ИСХОДНЫЙ ТЕКСТ:
Торговые пути проходили не только по водным просторам – с начала эры христианства караваны соединили Китай с Ближним Востоком и Индией. Подобно кораблям, прокладывавшим путь из порта в порт, караваны шли от оазиса к оазису по пустыням и степям Центральной Азии. Условия достижения успеха также были сходными – методом проб и ошибок правители и караванщики достигали уровня взаимовыгодного сотрудничества.
Однако достигнутые договоренности часто нарушались-правители могли поддаться соблазну отобрать понравившееся, разбойники не переводились, а проложить обходной маршрут на суше было значительно труднее, чем на море. Тем не менее стоило караванному сообщению между Китаем и западной Азией доказать свою прибыльность, как вынужденные перерывы стали сравнительно непродолжительными. В течение следующих десяти веков караваны просочились дальше на север, в степные и лесные области Евразии. Постепенно обмен мехов и невольников с севера на южные продукты цивилизации сменился широтным (восток-запад) направлением караванной торговли.
Строго говоря, подтверждений мало и они носят косвенный характер. Основным показателем проникновения в северные области является распространение цивилизованных религий – буддизма, несторианского христианства, манихейства, иудаизма и, успешнее других, ислама – среди населения оазисов и степей Азии. Начавшиеся в ханьскую эпоху дипломатические визиты вождей кочевников в столицу Китая, где они воздавали «дары» императору и получали ответные «дары», также свидетельствуют о приобщении степи к ритуализованной и крайне политизированной форме торговли. Тем не менее в основном нам мало известно, как кочевники и торговцы выстраивали симбиотические взаимосвязи(66*).

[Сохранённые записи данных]
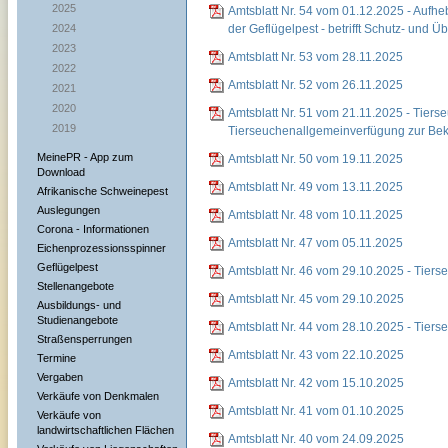
2025
Amtsblatt Nr. 54 vom 01.12.2025 - Auf
2024
der Geflügelpest - betrifft Schutz- und
2023
Amtsblatt Nr. 53 vom 28.11.2025
2022
Amtsblatt Nr. 52 vom 26.11.2025
2021
2020
Amtsblatt Nr. 51 vom 21.11.2025 - Tier
2019
Tierseuchenallgemeinverfügung zur Be
MeinePR - App zum
Amtsblatt Nr. 50 vom 19.11.2025
Download
Amtsblatt Nr. 49 vom 13.11.2025
Afrikanische Schweinepest
Auslegungen
Amtsblatt Nr. 48 vom 10.11.2025
Corona - Informationen
Amtsblatt Nr. 47 vom 05.11.2025
Eichenprozessionsspinner
Geflügelpest
Amtsblatt Nr. 46 vom 29.10.2025 - Tier
Stellenangebote
Amtsblatt Nr. 45 vom 29.10.2025
Ausbildungs- und
Studienangebote
Amtsblatt Nr. 44 vom 28.10.2025 - Tier
Straßensperrungen
Amtsblatt Nr. 43 vom 22.10.2025
Termine
Vergaben
Amtsblatt Nr. 42 vom 15.10.2025
Verkäufe von Denkmalen
Amtsblatt Nr. 41 vom 01.10.2025
Verkäufe von
landwirtschaftlichen Flächen
Amtsblatt Nr. 40 vom 24.09.2025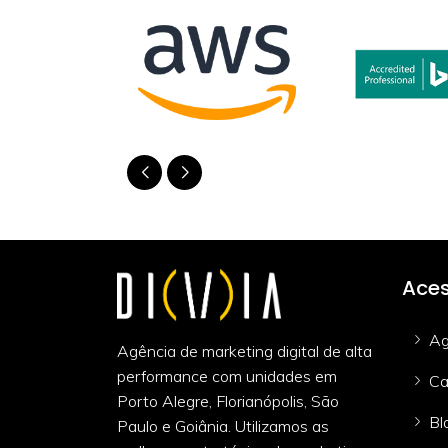
Aces
Ag
Agência de marketing digital de alta
performance com unidades em
Ca
Porto Alegre, Florianópolis, São
Bl
Paulo e Goiânia. Utilizamos as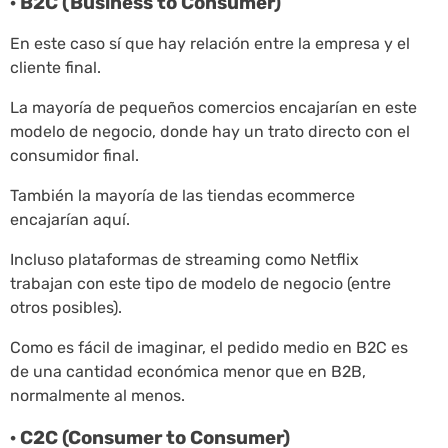
· B2C (Business to Consumer)
En este caso sí que hay relación entre la empresa y el
cliente final.
La mayoría de pequeños comercios encajarían en este
modelo de negocio, donde hay un trato directo con el
consumidor final.
También la mayoría de las tiendas ecommerce
encajarían aquí.
Incluso plataformas de streaming como Netflix
trabajan con este tipo de modelo de negocio (entre
otros posibles).
Como es fácil de imaginar, el pedido medio en B2C es
de una cantidad económica menor que en B2B,
normalmente al menos.
· C2C (Consumer to Consumer)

РАБОЧЕЕ ЗАДАНИЕ:
Дословно процитируйте фрагмент текста о караванной торговле, начиная со слов «Строго говоря, подтверждений» и заканчивая словами «выстраивали симбиотические взаимосвязи(66*).».

РЕШЕНИЕ ЗАДАЧИ:
Строго говоря, подтверждений мало и они носят косвенный характер. Основным показателем проникновения в северные области является распространение цивилизованных религий – буддизма, несторианского христианства, манихейства, иудаизма и, успешнее других, ислама – среди населения оазисов и степей Азии. Начавшиеся в ханьскую эпоху дипломатические визиты вождей кочевников в столицу Китая, где они воздавали «дары» императору и получали ответные «дары», также свидетельствуют о приобщении степи к ритуализованной и крайне политизированной форме торговли. Тем не менее в основном нам мало известно, как кочевники и торговцы выстраивали симбиотические взаимосвязи(66*).